Copy out the items below word for word, without the pictures.

────────

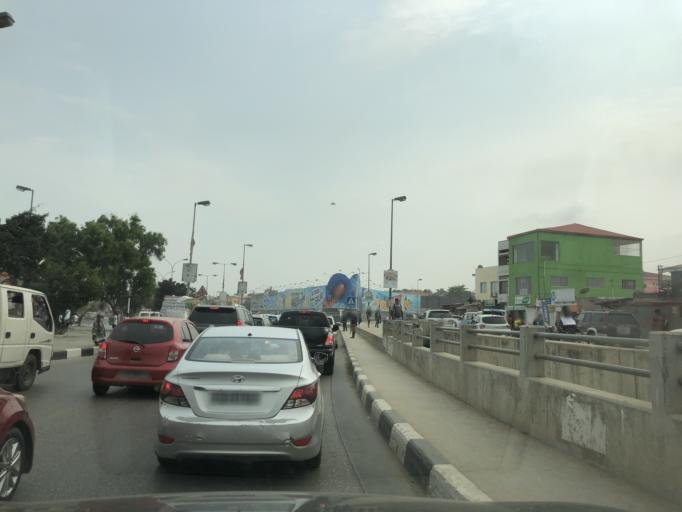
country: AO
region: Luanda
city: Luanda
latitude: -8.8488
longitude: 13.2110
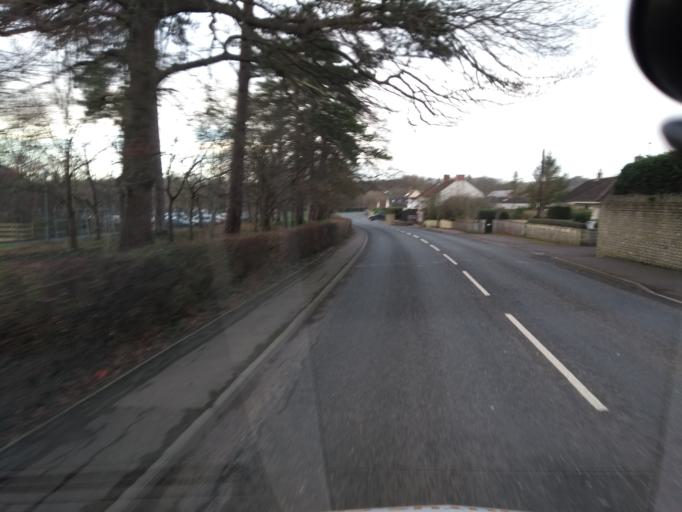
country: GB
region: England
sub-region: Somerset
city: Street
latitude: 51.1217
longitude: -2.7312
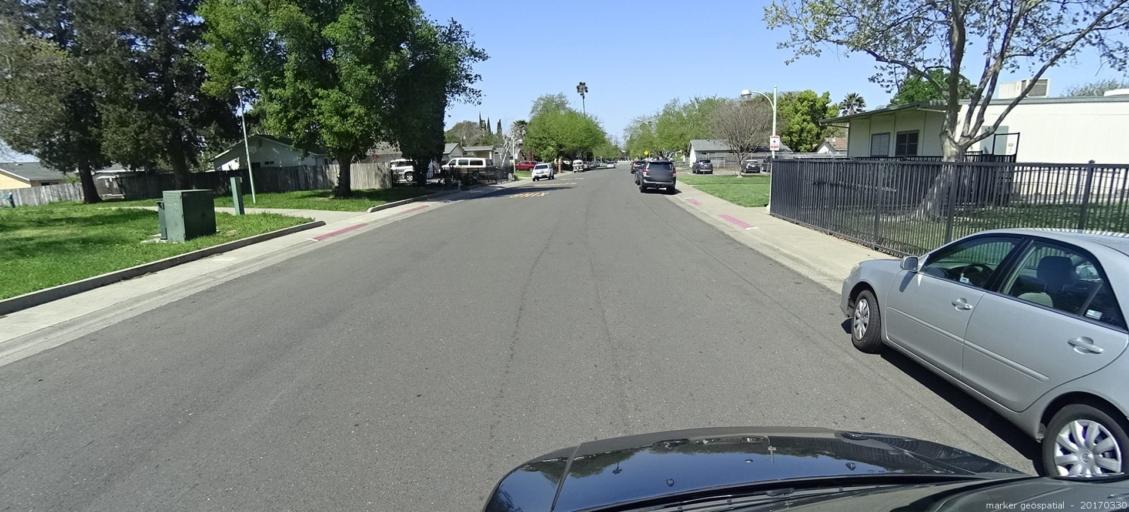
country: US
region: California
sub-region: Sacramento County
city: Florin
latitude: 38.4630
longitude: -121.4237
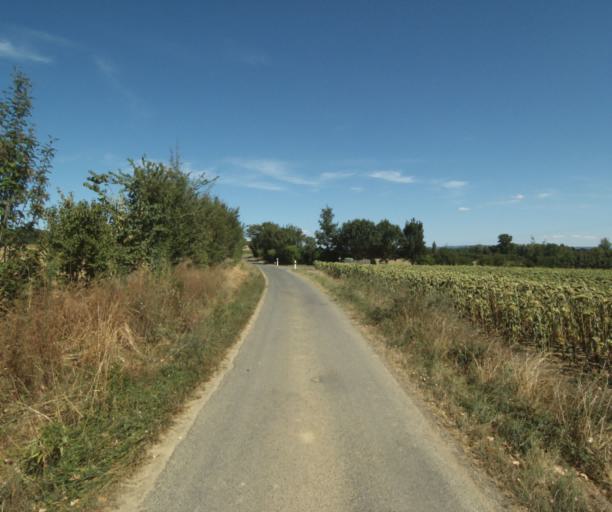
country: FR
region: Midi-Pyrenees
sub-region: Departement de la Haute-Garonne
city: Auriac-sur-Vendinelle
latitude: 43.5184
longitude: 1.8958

────────

Task solution -
country: AO
region: Luanda
city: Luanda
latitude: -8.8488
longitude: 13.2110
country: GB
region: England
sub-region: Somerset
city: Street
latitude: 51.1217
longitude: -2.7312
country: US
region: California
sub-region: Sacramento County
city: Florin
latitude: 38.4630
longitude: -121.4237
country: FR
region: Midi-Pyrenees
sub-region: Departement de la Haute-Garonne
city: Auriac-sur-Vendinelle
latitude: 43.5184
longitude: 1.8958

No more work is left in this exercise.